Created attachment 323078 [details]
dmesg -- sysrq-t after sync command is hung on shutdown
I hacked up the /etc/init.d/halt script to drop to a shell just before it would ordinarily power off the computer. Just after it did this, I ran:
# sync &
...ps then showed that the sync command hung. I was then able to fire off sysrq-t a couple of times, remount / rw, and collect the contents of dmesg.
It shows that sync() is hung waiting for the s_umount semaphore. That seems to be held by the gam_server process which is hung waiting for an RPC call to come back.
It's not ever going to come back, however, because the network interfaces have already been torn down.
Pieter, does the machine that you're having problems powering off act as an NFS client?
I'll go ahead and grab this for now since it looks like it's an RPC/NFS problem of some sort (at least mine is).
gam_server looks like it's doing the last mntput() and that's causing the sb to get torn down. In the process, we're returning delegations, so the delegreturn thread was spawned. I think it's trying to do RPC calls, but since the network is down, they're not going to make it.

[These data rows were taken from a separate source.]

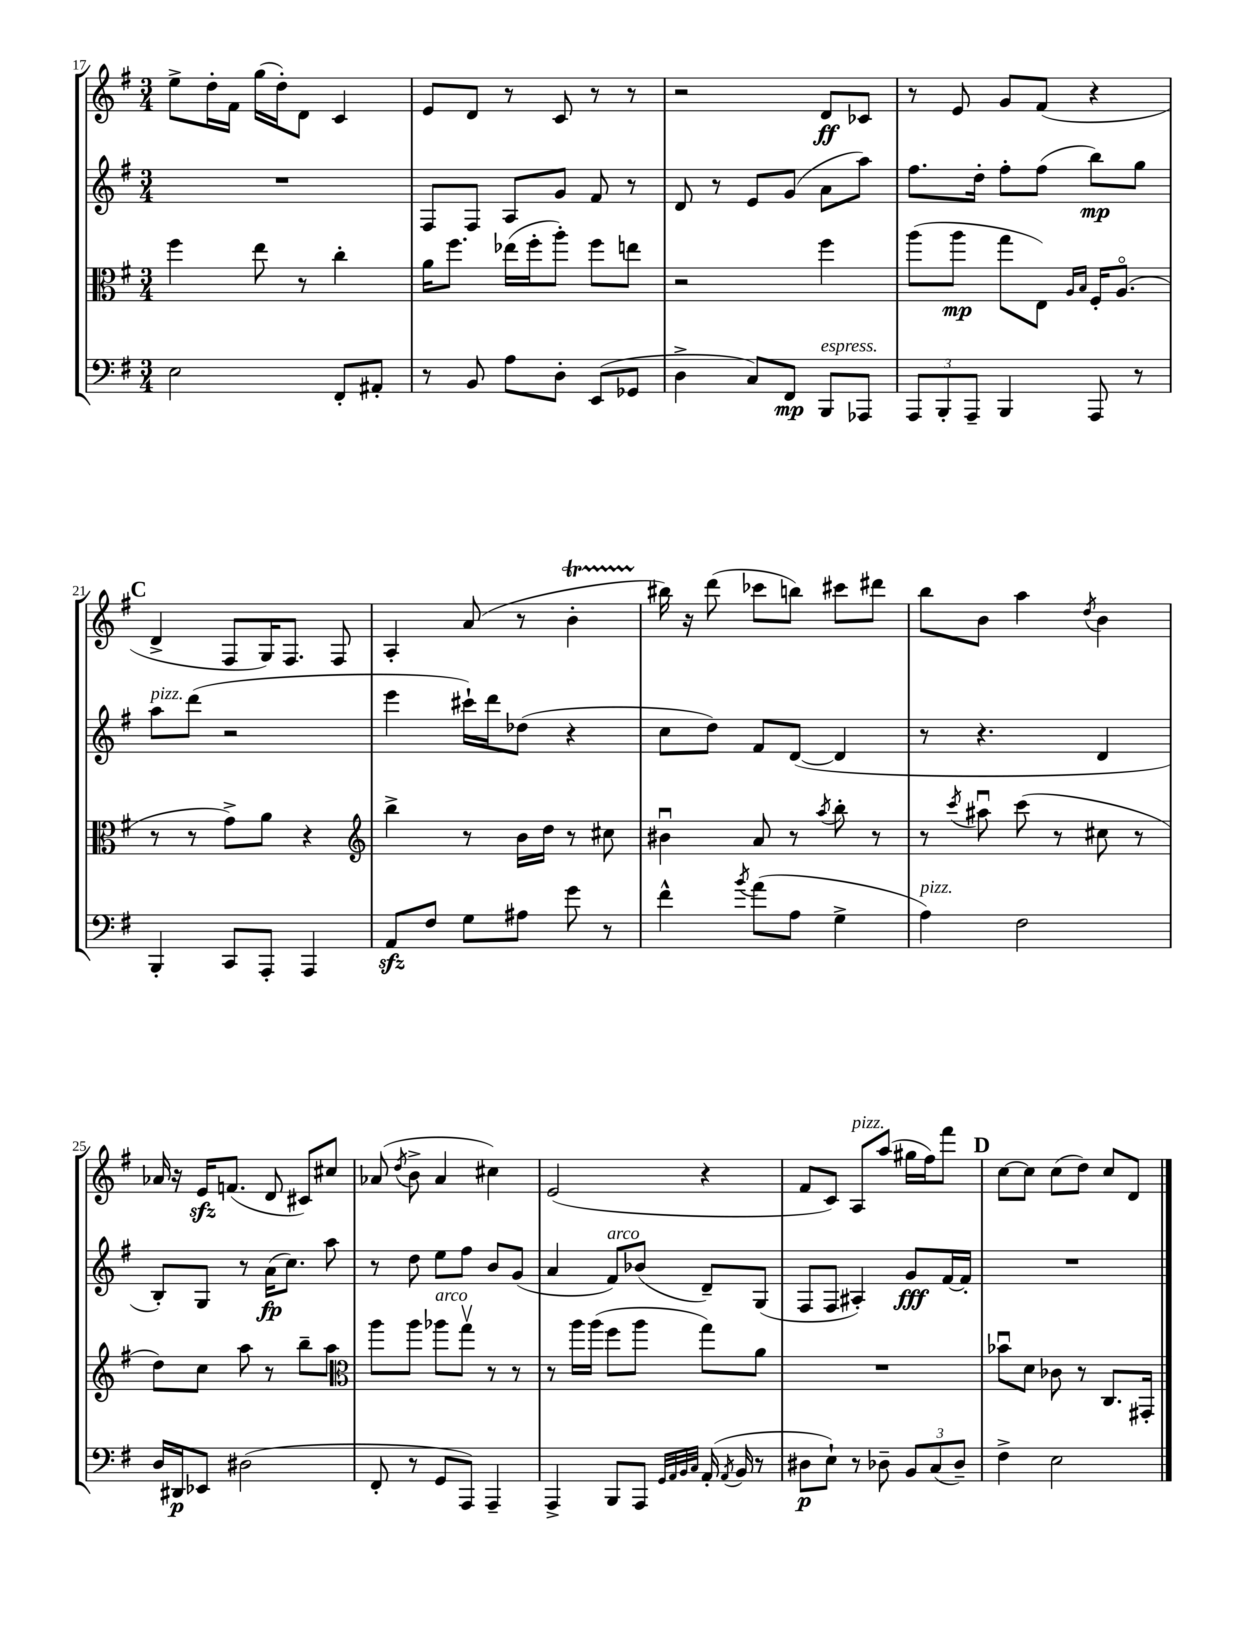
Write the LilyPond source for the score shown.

<<
\new StaffGroup <<
\new Staff = "s0" {
    \clef treble \key g \major \numericTimeSignature \time 3/4
    \autoBeamOff e''8[-> d''16-. fis'16] g''16[( d''16-.) d'8] c'4 |
    e'8[ d'8] r8 c'8 r8 r8 |
    r2 d'8[\ff ces'8] |
    r8 e'8 g'8[ fis'8]( r4 |
    \mark \markup { \bold "C" } d'4-> fis8[ g16) fis8.] fis8 |
    a4-. a'8( r8 b'4-.\startTrillSpan |
    bis''16\stopTrillSpan) r16 d'''8( ces'''8[ b''8]) cis'''8[ dis'''8] |
    b''8[ b'8] a''4 \acciaccatura { d''8 } b'4 |
    aes'16 r16 e'16[\sfz f'8.]( d'8 cis'8[) cis''8] |
    aes'8( \acciaccatura { d''8 } b'8-> aes'4 cis''4) |
    e'2( r4 |
    fis'8[ c'8]) a8[^\markup { \italic "pizz." } a''8]( gis''16[ fis''16) fis'''8] |
    \mark \markup { \bold "D" } c''8[~ c''8] c''8[( d''8]) c''8[ d'8] \bar "|." |
}
\new Staff = "s1" {
    \clef treble \key g \major \numericTimeSignature \time 3/4
    \autoBeamOff R2. |
    fis8[ fis8] a8[ g'8] fis'8 r8 |
    d'8 r8 e'8[ g'8]( a'8[ a''8]) |
    fis''8.[ d''16]-. fis''8[-. fis''8]( b''8[\mp) g''8] |
    \mark \markup { \bold "C" } a''8[^\markup { \italic "pizz." } d'''8]( r2 |
    e'''4 cis'''16[-!) d'''16 des''8]( r4 |
    c''8[ d''8]) fis'8[ d'8]~( d'4 |
    r8 r4. d'4 |
    b8[-.) g8] r8 a'16[\fp( c''8.]) a''8 |
    r8 d''8 e''8[ fis''8] b'8[ g'8]( |
    a'4 fis'8[^\markup { \italic "arco" }) bes'8]( d'8[--) g8]( |
    fis8[ fis8] ais4-.) g'8[\fff fis'16~ fis'16]-. |
    \mark \markup { \bold "D" } R2. \bar "|." |
}
\new Staff = "s2" {
    \clef alto \key g \major \numericTimeSignature \time 3/4
    \autoBeamOff fis''4 e''8 r8 c''4-. |
    a'16[ fis''8.] ees''16[( fis''16-. a''8]-.) fis''8[ e''8] |
    r2 fis''4 |
    a''8[( a''8]\mp g''8[ e8]) \grace { a16[ b16] } fis16[-. a8.]\flageolet( |
    \mark \markup { \bold "C" } r8 r8 g'8[->) a'8] r4 |
    \clef treble b''4-> r8 b'16[ d''16] r8 cis''8 |
    bis'4\downbow a'8 r8 \acciaccatura { a''8 } b''8-. r8 |
    r8 \acciaccatura { c'''8 } ais''8\downbow c'''8( r8 cis''8 r8 |
    d''8[) c''8] a''8 r8 b''8[-- a''8] |
    \clef alto a''8[ a''8] aes''8[^\markup { \italic "arco" } g''8]\upbow r8 r8 |
    r8 a''16[ a''16]( fis''8[ a''8] g''8[) a'8] |
    R2. |
    \mark \markup { \bold "D" } bes'8[\downbow d'8] ces'8 r8 c8.[ gis,16]-. \bar "|." |
}
\new Staff = "s3" {
    \clef bass \key g \major \numericTimeSignature \time 3/4
    \autoBeamOff e2 fis,8[-. ais,8]-. |
    r8 b,8 a8[ d8]-. e,8[( ges,8] |
    d4-> c8[) fis,8]\mp b,,8[^\markup { \italic "espress." } aes,,8] |
    \tuplet 3/2 { a,,8[ b,,8-. a,,8]-- } b,,4 a,,8 r8 |
    \mark \markup { \bold "C" } b,,4-. c,8[ a,,8]-. a,,4 |
    a,8[\sfz fis8] g8[ ais8] g'8 r8 |
    fis'4-^ \acciaccatura { b'8 } a'8[( a8] g4-> |
    a4^\markup { \italic "pizz." }) fis2 |
    d16[ dis,16\p ees,8] dis2( |
    fis,8-. r8 g,8[ a,,8]) a,,4-- |
    a,,4-> b,,8[ a,,8] \grace { g,32[ a,32 b,32 c32] } a,16-.( \acciaccatura { a,8 } b,16 r8 |
    dis8[\p e8]-!) r8 des8-- \tuplet 3/2 { b,8[ c8( des8]--) } |
    \mark \markup { \bold "D" } fis4-> e2 \bar "|." |
}
>>
>>
\layout { \context { \Score currentBarNumber = #17 } }
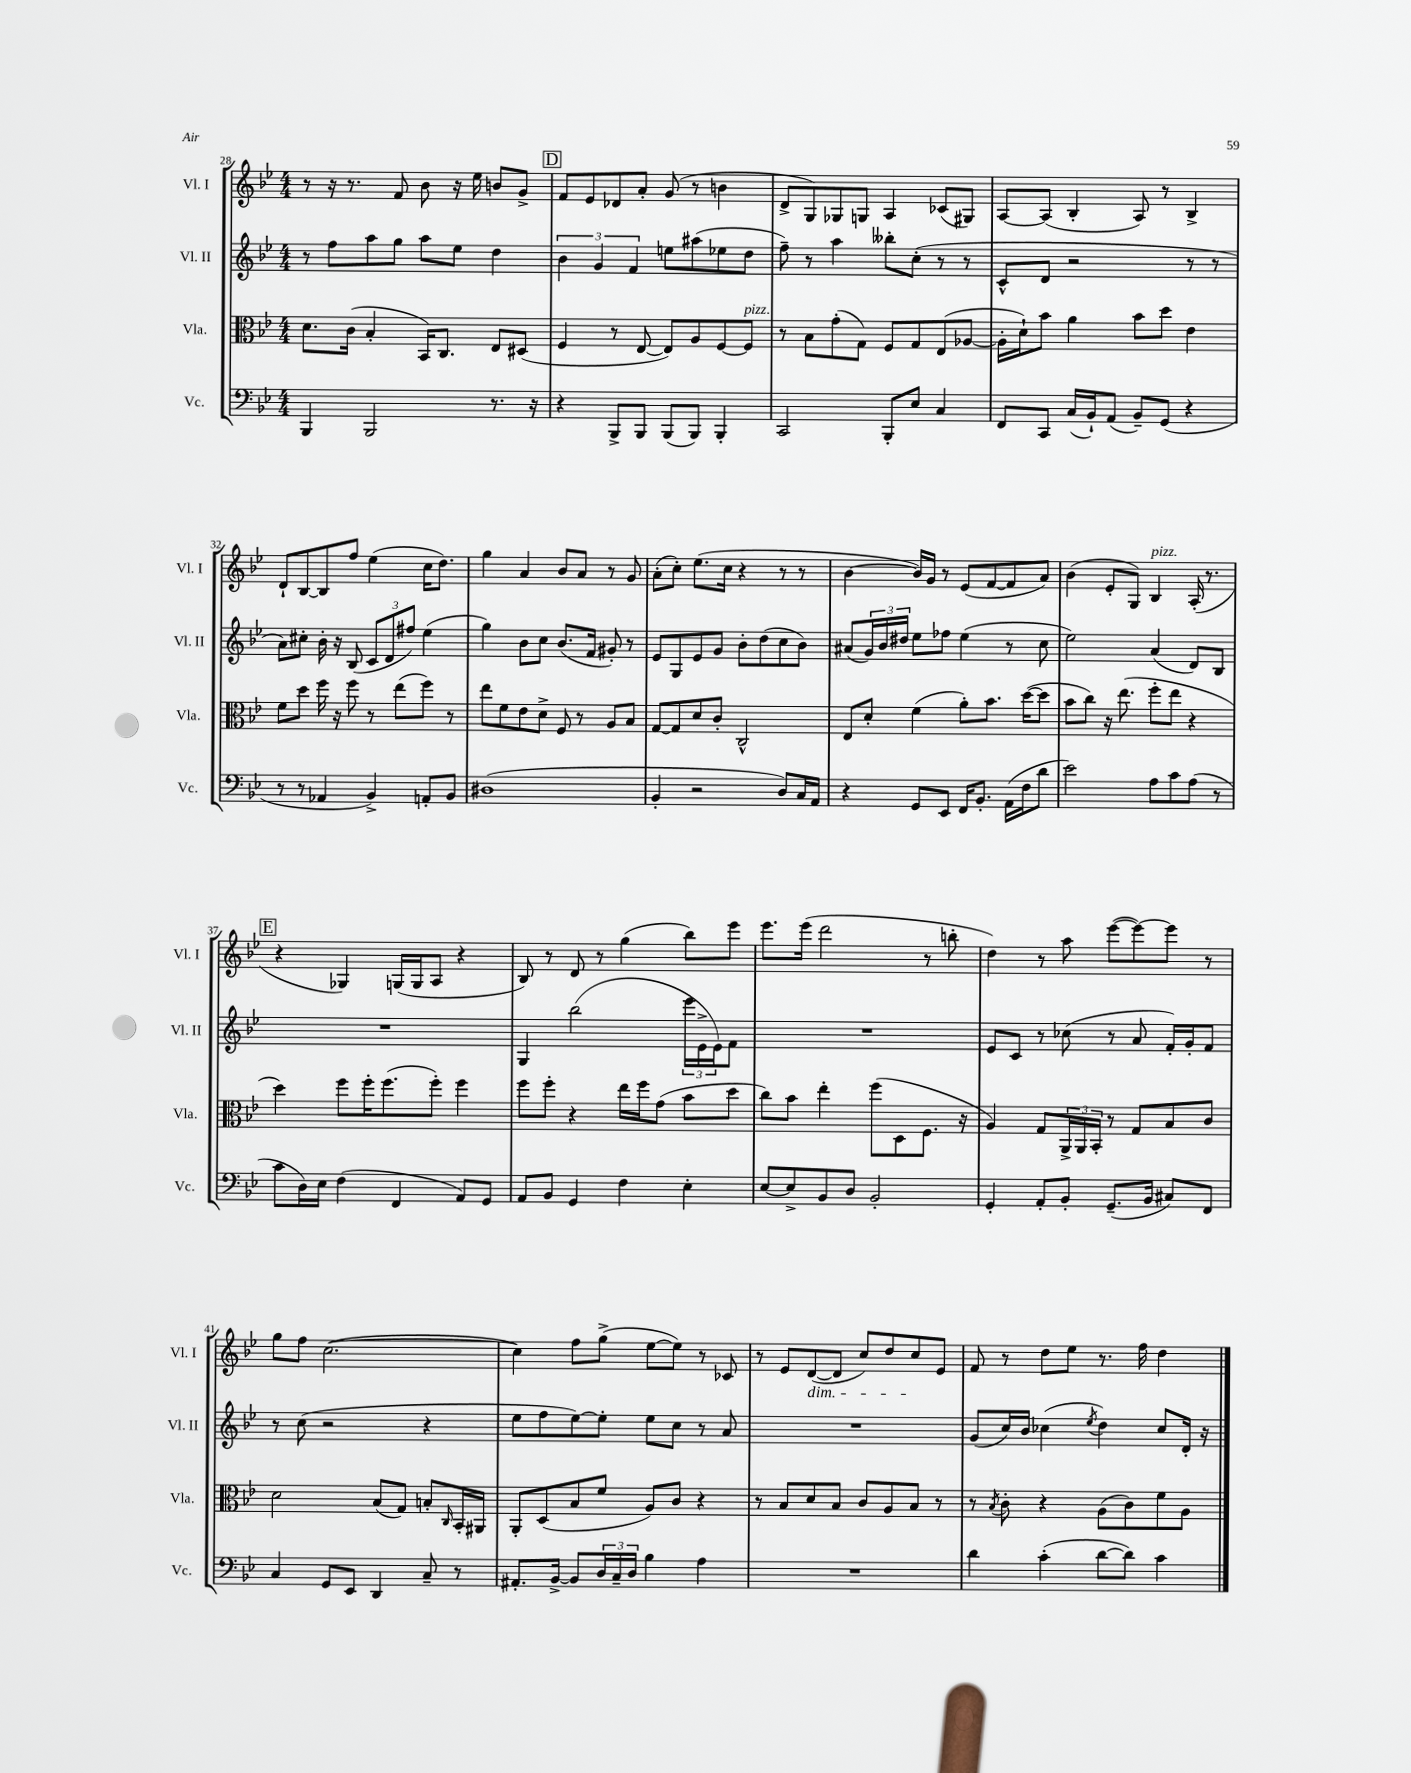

The part I'm not sure about -- did the gam_server process get signaled during the netfs shutdown? It seems like the umount should have had to wait until the process was actually dead.
This message is a reminder that Fedora 8 is nearing its end of life.
Approximately 30 (thirty) days from now Fedora will stop maintaining
and issuing updates for Fedora 8. It is Fedora's policy to close all
bug reports from releases that are no longer maintained. At that time
this bug will be closed as WONTFIX if it remains open with a Fedora
'version' of '8'.
Package Maintainer: If you wish for this bug to remain open because you
plan to fix it in a currently maintained version, simply change the 'version'
to a later Fedora version prior to Fedora 8's end of life.
Bug Reporter: Thank you for reporting this issue and we are sorry that
we may not be able to fix it before Fedora 8 is end of life. If you
would still like to see this bug fixed and are able to reproduce it
against a later version of Fedora please change the 'version' of this
bug to the applicable version. If you are unable to change the version,
please add a comment here and someone will do it for you.
Although we aim to fix as many bugs as possible during every release's
lifetime, sometimes those efforts are overtaken by events. Often a
more recent Fedora release includes newer upstream software that fixes
bugs or makes them obsolete.
The process we are following is described here:
Fedora 8 changed to end-of-life (EOL) status on 2009-01-07. Fedora 8 is
no longer maintained, which means that it will not receive any further
security or bug fix updates. As a result we are closing this bug.
If you can reproduce this bug against a currently maintained version of
Fedora please feel free to reopen this bug against that version.
Thank you for reporting this bug and we are sorry it could not be fixed.